- _Exercise requirements_: Reproduce every line of the records below verbatim, from the first to the last.

- _The records_:
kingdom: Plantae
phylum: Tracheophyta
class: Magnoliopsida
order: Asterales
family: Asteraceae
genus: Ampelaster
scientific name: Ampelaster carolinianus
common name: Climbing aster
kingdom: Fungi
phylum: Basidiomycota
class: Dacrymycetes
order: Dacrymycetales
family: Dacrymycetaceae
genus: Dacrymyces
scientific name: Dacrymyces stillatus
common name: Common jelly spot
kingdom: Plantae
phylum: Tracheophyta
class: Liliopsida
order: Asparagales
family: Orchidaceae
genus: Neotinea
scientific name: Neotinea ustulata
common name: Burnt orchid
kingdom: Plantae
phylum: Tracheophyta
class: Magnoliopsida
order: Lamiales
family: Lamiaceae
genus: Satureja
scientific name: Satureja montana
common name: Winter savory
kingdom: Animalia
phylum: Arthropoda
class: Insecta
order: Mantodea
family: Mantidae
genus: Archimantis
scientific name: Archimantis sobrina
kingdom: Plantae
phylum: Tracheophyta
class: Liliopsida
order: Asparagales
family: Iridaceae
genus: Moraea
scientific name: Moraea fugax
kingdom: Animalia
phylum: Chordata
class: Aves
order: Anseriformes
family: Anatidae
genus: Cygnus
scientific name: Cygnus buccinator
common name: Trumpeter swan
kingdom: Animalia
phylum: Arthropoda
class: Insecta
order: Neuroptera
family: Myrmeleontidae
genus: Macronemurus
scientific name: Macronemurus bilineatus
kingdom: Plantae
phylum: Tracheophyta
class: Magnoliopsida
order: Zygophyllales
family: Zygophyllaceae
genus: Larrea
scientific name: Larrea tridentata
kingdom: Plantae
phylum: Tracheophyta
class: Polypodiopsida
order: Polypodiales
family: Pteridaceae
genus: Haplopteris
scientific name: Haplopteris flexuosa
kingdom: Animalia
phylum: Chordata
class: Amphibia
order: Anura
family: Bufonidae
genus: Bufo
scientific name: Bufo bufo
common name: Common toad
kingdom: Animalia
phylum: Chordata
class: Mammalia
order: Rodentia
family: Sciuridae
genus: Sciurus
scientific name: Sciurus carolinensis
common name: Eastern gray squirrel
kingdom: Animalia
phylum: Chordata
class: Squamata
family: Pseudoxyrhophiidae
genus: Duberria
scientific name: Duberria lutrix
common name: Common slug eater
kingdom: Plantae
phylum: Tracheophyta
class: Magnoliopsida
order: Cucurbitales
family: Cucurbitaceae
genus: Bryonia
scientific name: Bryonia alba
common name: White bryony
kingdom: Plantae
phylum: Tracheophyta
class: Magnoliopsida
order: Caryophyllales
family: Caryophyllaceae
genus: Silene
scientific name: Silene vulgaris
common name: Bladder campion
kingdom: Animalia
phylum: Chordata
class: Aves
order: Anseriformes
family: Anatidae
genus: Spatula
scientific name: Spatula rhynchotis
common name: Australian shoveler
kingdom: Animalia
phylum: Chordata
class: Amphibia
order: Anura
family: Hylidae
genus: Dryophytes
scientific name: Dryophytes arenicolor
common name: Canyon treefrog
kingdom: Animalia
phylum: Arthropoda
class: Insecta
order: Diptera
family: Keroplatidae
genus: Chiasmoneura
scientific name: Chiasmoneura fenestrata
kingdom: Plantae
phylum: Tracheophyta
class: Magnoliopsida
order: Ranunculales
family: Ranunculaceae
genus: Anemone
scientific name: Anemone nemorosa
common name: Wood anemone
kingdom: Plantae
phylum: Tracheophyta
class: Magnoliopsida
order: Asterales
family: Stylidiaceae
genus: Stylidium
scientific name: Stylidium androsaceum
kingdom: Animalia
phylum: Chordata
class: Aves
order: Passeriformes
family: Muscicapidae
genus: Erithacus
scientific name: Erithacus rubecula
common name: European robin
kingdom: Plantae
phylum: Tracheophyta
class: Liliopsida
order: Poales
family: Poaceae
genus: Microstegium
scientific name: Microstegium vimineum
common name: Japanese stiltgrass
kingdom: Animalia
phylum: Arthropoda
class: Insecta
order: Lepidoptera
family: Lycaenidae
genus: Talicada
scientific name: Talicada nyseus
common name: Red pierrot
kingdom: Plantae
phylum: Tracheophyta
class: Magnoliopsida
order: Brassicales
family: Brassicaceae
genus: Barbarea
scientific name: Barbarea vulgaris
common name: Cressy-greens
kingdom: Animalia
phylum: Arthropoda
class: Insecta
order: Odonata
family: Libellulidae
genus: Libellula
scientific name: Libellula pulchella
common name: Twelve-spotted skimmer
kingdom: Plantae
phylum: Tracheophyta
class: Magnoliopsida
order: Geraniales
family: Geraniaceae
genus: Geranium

- _Complete answer_:
kingdom: Plantae
phylum: Tracheophyta
class: Magnoliopsida
order: Asterales
family: Asteraceae
genus: Ampelaster
scientific name: Ampelaster carolinianus
common name: Climbing aster
kingdom: Fungi
phylum: Basidiomycota
class: Dacrymycetes
order: Dacrymycetales
family: Dacrymycetaceae
genus: Dacrymyces
scientific name: Dacrymyces stillatus
common name: Common jelly spot
kingdom: Plantae
phylum: Tracheophyta
class: Liliopsida
order: Asparagales
family: Orchidaceae
genus: Neotinea
scientific name: Neotinea ustulata
common name: Burnt orchid
kingdom: Plantae
phylum: Tracheophyta
class: Magnoliopsida
order: Lamiales
family: Lamiaceae
genus: Satureja
scientific name: Satureja montana
common name: Winter savory
kingdom: Animalia
phylum: Arthropoda
class: Insecta
order: Mantodea
family: Mantidae
genus: Archimantis
scientific name: Archimantis sobrina
kingdom: Plantae
phylum: Tracheophyta
class: Liliopsida
order: Asparagales
family: Iridaceae
genus: Moraea
scientific name: Moraea fugax
kingdom: Animalia
phylum: Chordata
class: Aves
order: Anseriformes
family: Anatidae
genus: Cygnus
scientific name: Cygnus buccinator
common name: Trumpeter swan
kingdom: Animalia
phylum: Arthropoda
class: Insecta
order: Neuroptera
family: Myrmeleontidae
genus: Macronemurus
scientific name: Macronemurus bilineatus
kingdom: Plantae
phylum: Tracheophyta
class: Magnoliopsida
order: Zygophyllales
family: Zygophyllaceae
genus: Larrea
scientific name: Larrea tridentata
kingdom: Plantae
phylum: Tracheophyta
class: Polypodiopsida
order: Polypodiales
family: Pteridaceae
genus: Haplopteris
scientific name: Haplopteris flexuosa
kingdom: Animalia
phylum: Chordata
class: Amphibia
order: Anura
family: Bufonidae
genus: Bufo
scientific name: Bufo bufo
common name: Common toad
kingdom: Animalia
phylum: Chordata
class: Mammalia
order: Rodentia
family: Sciuridae
genus: Sciurus
scientific name: Sciurus carolinensis
common name: Eastern gray squirrel
kingdom: Animalia
phylum: Chordata
class: Squamata
family: Pseudoxyrhophiidae
genus: Duberria
scientific name: Duberria lutrix
common name: Common slug eater
kingdom: Plantae
phylum: Tracheophyta
class: Magnoliopsida
order: Cucurbitales
family: Cucurbitaceae
genus: Bryonia
scientific name: Bryonia alba
common name: White bryony
kingdom: Plantae
phylum: Tracheophyta
class: Magnoliopsida
order: Caryophyllales
family: Caryophyllaceae
genus: Silene
scientific name: Silene vulgaris
common name: Bladder campion
kingdom: Animalia
phylum: Chordata
class: Aves
order: Anseriformes
family: Anatidae
genus: Spatula
scientific name: Spatula rhynchotis
common name: Australian shoveler
kingdom: Animalia
phylum: Chordata
class: Amphibia
order: Anura
family: Hylidae
genus: Dryophytes
scientific name: Dryophytes arenicolor
common name: Canyon treefrog
kingdom: Animalia
phylum: Arthropoda
class: Insecta
order: Diptera
family: Keroplatidae
genus: Chiasmoneura
scientific name: Chiasmoneura fenestrata
kingdom: Plantae
phylum: Tracheophyta
class: Magnoliopsida
order: Ranunculales
family: Ranunculaceae
genus: Anemone
scientific name: Anemone nemorosa
common name: Wood anemone
kingdom: Plantae
phylum: Tracheophyta
class: Magnoliopsida
order: Asterales
family: Stylidiaceae
genus: Stylidium
scientific name: Stylidium androsaceum
kingdom: Animalia
phylum: Chordata
class: Aves
order: Passeriformes
family: Muscicapidae
genus: Erithacus
scientific name: Erithacus rubecula
common name: European robin
kingdom: Plantae
phylum: Tracheophyta
class: Liliopsida
order: Poales
family: Poaceae
genus: Microstegium
scientific name: Microstegium vimineum
common name: Japanese stiltgrass
kingdom: Animalia
phylum: Arthropoda
class: Insecta
order: Lepidoptera
family: Lycaenidae
genus: Talicada
scientific name: Talicada nyseus
common name: Red pierrot
kingdom: Plantae
phylum: Tracheophyta
class: Magnoliopsida
order: Brassicales
family: Brassicaceae
genus: Barbarea
scientific name: Barbarea vulgaris
common name: Cressy-greens
kingdom: Animalia
phylum: Arthropoda
class: Insecta
order: Odonata
family: Libellulidae
genus: Libellula
scientific name: Libellula pulchella
common name: Twelve-spotted skimmer
kingdom: Plantae
phylum: Tracheophyta
class: Magnoliopsida
order: Geraniales
family: Geraniaceae
genus: Geranium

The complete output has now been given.